Every line from the one with "analysis of ovarian" to the end of the entries, both included, is to be copied exactly; the other lines stay out.

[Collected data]
• • • • •

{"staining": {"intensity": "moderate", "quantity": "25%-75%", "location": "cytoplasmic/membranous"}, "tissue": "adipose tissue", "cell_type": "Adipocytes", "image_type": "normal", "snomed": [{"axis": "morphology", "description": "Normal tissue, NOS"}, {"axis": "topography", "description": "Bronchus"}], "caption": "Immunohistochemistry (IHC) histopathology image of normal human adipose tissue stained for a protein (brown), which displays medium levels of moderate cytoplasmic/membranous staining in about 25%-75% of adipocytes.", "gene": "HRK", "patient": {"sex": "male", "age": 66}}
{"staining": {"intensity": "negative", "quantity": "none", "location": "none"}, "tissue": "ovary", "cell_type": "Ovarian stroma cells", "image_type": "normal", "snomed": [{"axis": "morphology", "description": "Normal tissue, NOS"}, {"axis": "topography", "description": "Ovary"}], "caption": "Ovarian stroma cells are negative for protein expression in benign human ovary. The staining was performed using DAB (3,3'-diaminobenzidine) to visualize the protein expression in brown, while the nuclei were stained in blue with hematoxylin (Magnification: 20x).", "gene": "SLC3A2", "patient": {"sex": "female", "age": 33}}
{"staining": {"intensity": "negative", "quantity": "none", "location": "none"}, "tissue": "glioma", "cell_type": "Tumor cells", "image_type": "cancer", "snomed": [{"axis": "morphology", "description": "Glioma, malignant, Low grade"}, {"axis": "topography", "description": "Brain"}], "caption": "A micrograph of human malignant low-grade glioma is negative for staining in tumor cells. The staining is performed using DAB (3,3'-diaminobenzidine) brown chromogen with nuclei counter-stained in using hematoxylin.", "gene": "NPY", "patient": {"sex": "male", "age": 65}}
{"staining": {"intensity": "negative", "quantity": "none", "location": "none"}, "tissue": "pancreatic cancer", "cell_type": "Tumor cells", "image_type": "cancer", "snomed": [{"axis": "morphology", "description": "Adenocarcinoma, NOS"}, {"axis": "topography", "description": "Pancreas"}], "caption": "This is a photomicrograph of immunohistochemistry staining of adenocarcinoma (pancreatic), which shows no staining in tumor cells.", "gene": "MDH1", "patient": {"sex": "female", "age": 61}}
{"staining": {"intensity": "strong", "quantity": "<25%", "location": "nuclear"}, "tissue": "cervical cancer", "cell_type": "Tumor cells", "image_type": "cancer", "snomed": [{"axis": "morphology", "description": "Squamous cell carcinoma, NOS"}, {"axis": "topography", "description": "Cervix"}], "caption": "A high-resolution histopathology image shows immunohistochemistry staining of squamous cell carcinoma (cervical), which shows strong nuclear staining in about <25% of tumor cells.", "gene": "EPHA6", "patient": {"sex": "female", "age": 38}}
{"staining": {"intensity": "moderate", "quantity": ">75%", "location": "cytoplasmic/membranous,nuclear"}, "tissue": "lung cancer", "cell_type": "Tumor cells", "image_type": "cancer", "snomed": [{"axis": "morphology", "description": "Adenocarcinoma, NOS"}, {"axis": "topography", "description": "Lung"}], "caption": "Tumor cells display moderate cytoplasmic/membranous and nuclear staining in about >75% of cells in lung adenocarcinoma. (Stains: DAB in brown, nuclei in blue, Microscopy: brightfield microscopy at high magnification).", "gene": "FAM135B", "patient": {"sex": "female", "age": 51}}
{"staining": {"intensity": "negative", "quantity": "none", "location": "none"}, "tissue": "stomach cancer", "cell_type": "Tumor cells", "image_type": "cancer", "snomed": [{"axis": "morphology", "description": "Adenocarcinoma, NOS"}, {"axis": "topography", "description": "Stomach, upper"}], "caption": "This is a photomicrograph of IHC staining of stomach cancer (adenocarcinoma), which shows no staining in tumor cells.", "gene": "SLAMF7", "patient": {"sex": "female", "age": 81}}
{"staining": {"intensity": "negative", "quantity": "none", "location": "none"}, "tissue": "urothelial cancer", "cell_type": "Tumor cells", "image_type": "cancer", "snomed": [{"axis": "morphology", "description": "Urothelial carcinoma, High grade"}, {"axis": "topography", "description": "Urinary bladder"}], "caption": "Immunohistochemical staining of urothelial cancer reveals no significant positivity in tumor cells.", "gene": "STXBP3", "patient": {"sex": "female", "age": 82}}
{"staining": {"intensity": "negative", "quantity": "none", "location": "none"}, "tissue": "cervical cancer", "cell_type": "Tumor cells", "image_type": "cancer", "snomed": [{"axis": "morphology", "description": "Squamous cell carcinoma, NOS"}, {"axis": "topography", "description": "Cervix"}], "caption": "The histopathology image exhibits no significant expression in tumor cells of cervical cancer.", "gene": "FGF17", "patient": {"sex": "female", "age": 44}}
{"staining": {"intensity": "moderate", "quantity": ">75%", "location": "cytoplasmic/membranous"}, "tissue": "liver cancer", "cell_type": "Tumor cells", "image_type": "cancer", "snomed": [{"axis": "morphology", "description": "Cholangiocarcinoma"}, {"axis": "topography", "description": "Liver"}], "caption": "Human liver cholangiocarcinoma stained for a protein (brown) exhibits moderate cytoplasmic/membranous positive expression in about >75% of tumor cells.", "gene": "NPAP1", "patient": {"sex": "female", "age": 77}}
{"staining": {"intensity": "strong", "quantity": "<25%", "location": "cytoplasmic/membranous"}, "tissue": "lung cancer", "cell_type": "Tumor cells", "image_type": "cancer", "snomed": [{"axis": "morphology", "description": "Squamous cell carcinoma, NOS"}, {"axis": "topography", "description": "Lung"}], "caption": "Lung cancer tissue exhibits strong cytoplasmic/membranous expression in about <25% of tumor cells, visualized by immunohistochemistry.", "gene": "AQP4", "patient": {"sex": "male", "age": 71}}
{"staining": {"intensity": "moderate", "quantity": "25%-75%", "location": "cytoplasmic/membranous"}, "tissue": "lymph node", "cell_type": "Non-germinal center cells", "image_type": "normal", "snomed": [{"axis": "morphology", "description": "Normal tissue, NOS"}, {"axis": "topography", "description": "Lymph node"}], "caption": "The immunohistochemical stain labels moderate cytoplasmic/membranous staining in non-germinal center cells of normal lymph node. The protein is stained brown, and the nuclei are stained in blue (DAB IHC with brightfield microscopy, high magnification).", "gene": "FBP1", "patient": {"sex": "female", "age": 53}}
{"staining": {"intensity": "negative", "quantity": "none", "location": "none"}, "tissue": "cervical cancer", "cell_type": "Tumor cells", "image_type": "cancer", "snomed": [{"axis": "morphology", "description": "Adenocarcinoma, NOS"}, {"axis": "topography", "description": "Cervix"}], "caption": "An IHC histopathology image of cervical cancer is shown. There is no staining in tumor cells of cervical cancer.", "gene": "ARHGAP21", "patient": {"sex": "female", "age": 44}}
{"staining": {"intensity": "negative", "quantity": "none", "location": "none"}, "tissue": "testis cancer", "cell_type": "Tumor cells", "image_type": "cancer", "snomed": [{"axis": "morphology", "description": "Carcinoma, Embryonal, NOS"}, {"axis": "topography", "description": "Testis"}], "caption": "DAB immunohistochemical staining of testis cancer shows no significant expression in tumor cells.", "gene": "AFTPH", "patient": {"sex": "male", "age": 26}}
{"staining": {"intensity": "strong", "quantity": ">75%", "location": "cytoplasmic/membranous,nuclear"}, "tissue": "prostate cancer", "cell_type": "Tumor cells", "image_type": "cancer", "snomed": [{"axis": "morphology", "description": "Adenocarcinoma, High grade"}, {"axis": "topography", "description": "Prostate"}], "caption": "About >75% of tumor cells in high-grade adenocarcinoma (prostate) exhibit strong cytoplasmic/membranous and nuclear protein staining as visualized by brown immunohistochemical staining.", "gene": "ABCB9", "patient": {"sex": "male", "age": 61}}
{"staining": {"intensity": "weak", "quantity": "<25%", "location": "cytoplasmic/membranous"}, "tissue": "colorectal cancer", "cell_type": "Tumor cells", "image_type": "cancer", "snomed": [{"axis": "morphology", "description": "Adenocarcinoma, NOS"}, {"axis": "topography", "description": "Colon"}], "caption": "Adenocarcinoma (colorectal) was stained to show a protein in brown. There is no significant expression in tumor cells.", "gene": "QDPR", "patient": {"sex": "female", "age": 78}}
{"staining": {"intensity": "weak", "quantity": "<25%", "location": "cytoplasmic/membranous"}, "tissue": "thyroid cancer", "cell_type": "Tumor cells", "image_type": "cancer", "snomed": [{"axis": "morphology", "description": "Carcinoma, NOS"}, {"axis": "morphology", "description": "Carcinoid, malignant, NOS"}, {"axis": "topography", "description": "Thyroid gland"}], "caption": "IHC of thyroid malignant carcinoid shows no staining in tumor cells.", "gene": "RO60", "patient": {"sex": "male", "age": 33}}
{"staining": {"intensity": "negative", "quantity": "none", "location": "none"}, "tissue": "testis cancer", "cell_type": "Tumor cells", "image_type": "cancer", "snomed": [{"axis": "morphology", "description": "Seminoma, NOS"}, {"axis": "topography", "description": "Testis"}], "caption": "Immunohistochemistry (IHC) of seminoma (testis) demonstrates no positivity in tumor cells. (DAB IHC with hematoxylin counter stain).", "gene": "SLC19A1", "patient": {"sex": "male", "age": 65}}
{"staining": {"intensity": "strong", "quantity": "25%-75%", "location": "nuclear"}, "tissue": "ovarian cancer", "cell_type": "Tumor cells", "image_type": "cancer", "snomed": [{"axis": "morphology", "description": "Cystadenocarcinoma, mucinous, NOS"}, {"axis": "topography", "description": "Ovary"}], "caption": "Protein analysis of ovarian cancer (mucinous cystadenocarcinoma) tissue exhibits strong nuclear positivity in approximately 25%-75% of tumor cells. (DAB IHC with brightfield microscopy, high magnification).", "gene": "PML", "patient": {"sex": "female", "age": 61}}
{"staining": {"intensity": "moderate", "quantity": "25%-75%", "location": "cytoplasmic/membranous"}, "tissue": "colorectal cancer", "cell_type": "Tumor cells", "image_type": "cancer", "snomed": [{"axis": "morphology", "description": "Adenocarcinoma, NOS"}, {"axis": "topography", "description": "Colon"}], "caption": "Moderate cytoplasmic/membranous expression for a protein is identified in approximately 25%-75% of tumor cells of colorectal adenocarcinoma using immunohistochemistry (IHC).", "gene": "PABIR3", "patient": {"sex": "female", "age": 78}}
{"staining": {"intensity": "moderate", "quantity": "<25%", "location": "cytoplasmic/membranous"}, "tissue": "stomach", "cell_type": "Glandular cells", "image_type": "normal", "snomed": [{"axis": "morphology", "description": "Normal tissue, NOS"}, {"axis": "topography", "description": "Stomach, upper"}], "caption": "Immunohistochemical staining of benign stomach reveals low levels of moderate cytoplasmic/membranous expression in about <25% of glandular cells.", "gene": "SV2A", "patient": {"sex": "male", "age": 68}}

• • • • •

Solution below:
{"staining": {"intensity": "strong", "quantity": "25%-75%", "location": "nuclear"}, "tissue": "ovarian cancer", "cell_type": "Tumor cells", "image_type": "cancer", "snomed": [{"axis": "morphology", "description": "Cystadenocarcinoma, mucinous, NOS"}, {"axis": "topography", "description": "Ovary"}], "caption": "Protein analysis of ovarian cancer (mucinous cystadenocarcinoma) tissue exhibits strong nuclear positivity in approximately 25%-75% of tumor cells. (DAB IHC with brightfield microscopy, high magnification).", "gene": "PML", "patient": {"sex": "female", "age": 61}}
{"staining": {"intensity": "moderate", "quantity": "25%-75%", "location": "cytoplasmic/membranous"}, "tissue": "colorectal cancer", "cell_type": "Tumor cells", "image_type": "cancer", "snomed": [{"axis": "morphology", "description": "Adenocarcinoma, NOS"}, {"axis": "topography", "description": "Colon"}], "caption": "Moderate cytoplasmic/membranous expression for a protein is identified in approximately 25%-75% of tumor cells of colorectal adenocarcinoma using immunohistochemistry (IHC).", "gene": "PABIR3", "patient": {"sex": "female", "age": 78}}
{"staining": {"intensity": "moderate", "quantity": "<25%", "location": "cytoplasmic/membranous"}, "tissue": "stomach", "cell_type": "Glandular cells", "image_type": "normal", "snomed": [{"axis": "morphology", "description": "Normal tissue, NOS"}, {"axis": "topography", "description": "Stomach, upper"}], "caption": "Immunohistochemical staining of benign stomach reveals low levels of moderate cytoplasmic/membranous expression in about <25% of glandular cells.", "gene": "SV2A", "patient": {"sex": "male", "age": 68}}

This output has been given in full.